Public service pay cuts are test of capacity for reform

Sat, Feb 2, 2013, 00:00

   

INSIDE POLITICS:The Coalition is currently engaged in a battle on two fronts, the outcome of which will have a vital bearing on the country’s fortunes as well as its own long-term prospects.

Most of the political and media focus has been on the interminable negotiations designed to reduce the burden of the bank debt but the talks on reducing the public service pay bill to a sustainable level could be an even more difficult challenge.

Going on his comments in the Dáil during the week Michael Noonan appears sanguine about the prospects of a deal on the promissory notes by the end of next month although a deal is clearly not yet in the bag.

The Government has staked its reputation on getting a significant reduction in the burden. Ministers from the Taoiseach down have been expressing confidence in a positive outcome so failure would put a severe dent in their credibility.

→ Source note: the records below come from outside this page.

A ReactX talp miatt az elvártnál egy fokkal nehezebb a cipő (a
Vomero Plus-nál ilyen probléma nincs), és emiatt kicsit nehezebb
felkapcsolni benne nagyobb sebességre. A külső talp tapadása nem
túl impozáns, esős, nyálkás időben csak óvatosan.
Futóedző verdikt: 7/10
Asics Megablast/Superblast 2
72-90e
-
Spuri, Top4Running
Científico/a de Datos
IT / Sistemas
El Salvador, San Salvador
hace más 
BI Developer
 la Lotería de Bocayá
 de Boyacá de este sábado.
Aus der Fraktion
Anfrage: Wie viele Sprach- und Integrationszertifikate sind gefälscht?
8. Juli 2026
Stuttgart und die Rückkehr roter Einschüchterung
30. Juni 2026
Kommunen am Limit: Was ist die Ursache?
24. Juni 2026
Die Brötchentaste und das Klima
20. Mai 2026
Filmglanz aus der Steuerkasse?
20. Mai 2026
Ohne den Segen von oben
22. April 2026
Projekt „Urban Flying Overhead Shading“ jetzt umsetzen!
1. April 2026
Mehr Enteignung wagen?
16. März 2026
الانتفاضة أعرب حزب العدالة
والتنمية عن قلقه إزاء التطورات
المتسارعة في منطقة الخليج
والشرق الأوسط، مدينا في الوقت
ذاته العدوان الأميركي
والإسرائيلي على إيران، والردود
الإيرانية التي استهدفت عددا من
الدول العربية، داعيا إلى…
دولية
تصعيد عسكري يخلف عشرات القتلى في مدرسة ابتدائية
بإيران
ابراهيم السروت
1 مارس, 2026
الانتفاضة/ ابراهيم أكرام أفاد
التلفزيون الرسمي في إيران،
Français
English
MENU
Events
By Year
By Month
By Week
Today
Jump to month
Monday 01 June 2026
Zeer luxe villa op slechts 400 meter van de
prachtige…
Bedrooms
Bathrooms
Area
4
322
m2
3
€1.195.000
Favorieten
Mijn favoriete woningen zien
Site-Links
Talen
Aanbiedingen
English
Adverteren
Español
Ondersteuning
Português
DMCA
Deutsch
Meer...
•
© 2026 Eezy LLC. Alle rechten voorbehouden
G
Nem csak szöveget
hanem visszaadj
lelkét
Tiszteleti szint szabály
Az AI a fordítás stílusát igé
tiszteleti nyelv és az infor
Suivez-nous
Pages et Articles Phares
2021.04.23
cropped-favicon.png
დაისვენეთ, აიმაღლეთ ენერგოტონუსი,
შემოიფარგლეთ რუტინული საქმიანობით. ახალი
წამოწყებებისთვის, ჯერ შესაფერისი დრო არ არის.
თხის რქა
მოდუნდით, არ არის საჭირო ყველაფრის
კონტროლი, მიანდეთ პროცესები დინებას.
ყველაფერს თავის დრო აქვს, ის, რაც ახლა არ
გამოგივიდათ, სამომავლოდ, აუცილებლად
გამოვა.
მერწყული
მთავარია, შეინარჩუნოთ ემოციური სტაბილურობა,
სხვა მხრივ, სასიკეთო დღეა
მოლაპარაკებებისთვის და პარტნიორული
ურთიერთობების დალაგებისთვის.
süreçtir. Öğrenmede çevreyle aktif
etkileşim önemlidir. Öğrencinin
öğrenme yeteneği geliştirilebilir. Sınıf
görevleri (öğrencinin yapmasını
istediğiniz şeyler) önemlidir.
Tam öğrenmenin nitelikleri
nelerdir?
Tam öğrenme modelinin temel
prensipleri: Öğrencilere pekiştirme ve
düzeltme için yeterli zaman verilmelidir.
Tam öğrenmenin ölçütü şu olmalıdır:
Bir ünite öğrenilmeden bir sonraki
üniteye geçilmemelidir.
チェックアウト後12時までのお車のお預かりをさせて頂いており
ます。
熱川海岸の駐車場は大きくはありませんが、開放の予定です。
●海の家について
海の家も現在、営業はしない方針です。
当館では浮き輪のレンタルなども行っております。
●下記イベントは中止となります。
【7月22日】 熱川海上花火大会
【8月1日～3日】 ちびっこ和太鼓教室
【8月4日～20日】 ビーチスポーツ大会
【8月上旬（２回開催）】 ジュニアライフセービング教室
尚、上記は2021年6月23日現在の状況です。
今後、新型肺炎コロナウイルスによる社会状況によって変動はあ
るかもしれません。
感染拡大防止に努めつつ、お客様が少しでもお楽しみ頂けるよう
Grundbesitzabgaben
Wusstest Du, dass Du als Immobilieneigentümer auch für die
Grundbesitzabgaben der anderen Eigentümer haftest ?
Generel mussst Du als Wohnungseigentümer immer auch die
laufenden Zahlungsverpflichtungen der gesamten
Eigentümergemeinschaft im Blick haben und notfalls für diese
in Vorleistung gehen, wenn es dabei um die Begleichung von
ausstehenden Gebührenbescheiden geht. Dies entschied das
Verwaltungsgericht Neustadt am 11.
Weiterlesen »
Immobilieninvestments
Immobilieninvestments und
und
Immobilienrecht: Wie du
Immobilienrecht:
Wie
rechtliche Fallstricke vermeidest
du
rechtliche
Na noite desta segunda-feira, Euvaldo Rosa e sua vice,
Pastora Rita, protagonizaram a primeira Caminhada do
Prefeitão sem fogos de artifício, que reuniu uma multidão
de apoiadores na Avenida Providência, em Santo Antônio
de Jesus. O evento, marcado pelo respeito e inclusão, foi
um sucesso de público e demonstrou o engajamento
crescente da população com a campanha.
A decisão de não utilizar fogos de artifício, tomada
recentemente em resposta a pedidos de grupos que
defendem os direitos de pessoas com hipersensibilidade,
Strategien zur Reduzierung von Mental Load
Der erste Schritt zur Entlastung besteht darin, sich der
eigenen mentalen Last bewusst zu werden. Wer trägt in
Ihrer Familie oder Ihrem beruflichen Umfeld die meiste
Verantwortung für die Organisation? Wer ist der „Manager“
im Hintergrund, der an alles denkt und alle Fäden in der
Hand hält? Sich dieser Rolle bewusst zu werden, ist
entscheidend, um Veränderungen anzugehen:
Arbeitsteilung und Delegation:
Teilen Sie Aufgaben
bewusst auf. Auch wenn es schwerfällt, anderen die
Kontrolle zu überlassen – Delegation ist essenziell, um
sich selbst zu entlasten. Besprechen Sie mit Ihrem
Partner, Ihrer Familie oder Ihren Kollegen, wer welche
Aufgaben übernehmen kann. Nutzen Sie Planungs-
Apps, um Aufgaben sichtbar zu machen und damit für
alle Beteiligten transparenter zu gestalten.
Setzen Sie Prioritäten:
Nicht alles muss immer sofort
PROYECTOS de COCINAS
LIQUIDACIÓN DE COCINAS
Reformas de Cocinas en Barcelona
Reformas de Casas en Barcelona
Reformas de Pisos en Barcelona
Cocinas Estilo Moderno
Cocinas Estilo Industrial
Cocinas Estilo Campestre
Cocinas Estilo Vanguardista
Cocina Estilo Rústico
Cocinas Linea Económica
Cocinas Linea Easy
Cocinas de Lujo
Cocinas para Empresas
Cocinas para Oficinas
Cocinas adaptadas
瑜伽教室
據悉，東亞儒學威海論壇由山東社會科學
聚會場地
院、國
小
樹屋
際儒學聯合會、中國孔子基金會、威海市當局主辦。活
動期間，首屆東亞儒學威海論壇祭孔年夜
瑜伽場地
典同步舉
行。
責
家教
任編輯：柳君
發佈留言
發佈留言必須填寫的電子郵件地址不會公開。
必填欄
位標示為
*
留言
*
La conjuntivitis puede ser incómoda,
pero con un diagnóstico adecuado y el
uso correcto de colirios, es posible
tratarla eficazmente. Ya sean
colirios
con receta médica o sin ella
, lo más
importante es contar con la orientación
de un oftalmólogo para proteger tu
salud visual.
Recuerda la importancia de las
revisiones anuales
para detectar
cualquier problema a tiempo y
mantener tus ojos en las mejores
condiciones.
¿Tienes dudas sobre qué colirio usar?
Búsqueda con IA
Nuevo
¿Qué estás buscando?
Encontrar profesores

Of course whatever the shape of the deal it will inevitably be condemned as worthless by Sinn Féin and the usual assortment of right-wing and left-wing critics in the Dáil.

Noonan anticipated that by suggesting they were simply “positioning themselves so that any deal, good, bad or indifferent” could be rejected by them.

The Minister also had a swipe at some of the country’s more vocal economists, saying the predictions most of them had made over the past two years had turned out to be wrong. The corollary of that is that he had better be right.

Default not an option

Noonan, though, has one unanswerable point. The only alternative put forward by his strongest opponents is default and that is simply not an option and never was. He cited the example of Argentina as to what happens to a country when it defaults and to that his critics have no answer.

Some point instead to Iceland as an example of how a state can take an aggressive stance with foreign creditors and get away with it. What they fail to say is that real incomes in Iceland have fallen by more than 50 per cent through a combination of inflation and devaluation.

While that country is now back on the road to economic recovery, the hardship suffered by the bulk of the population has been far greater than anything experienced by most people here to date.

For instance last year there were 1.2 million Irish visitors to Spain. Per head of population we are Spain’s biggest tourist market. That is hardly a sign of a country suffering extreme privation.

The Iceland experience makes the concessions currently being sought by the Government from the public sector unions look very mild. The Coalition needs to get an extra €1 billion of savings from the pay bill to avoid inflicting hardship on more vulnerable sectors.

The difficulties involved in that process have been highlighted by the controversy over the reduction in the number of Garda stations and reaction of the unions representing gardaí to proposed cuts in their allowances.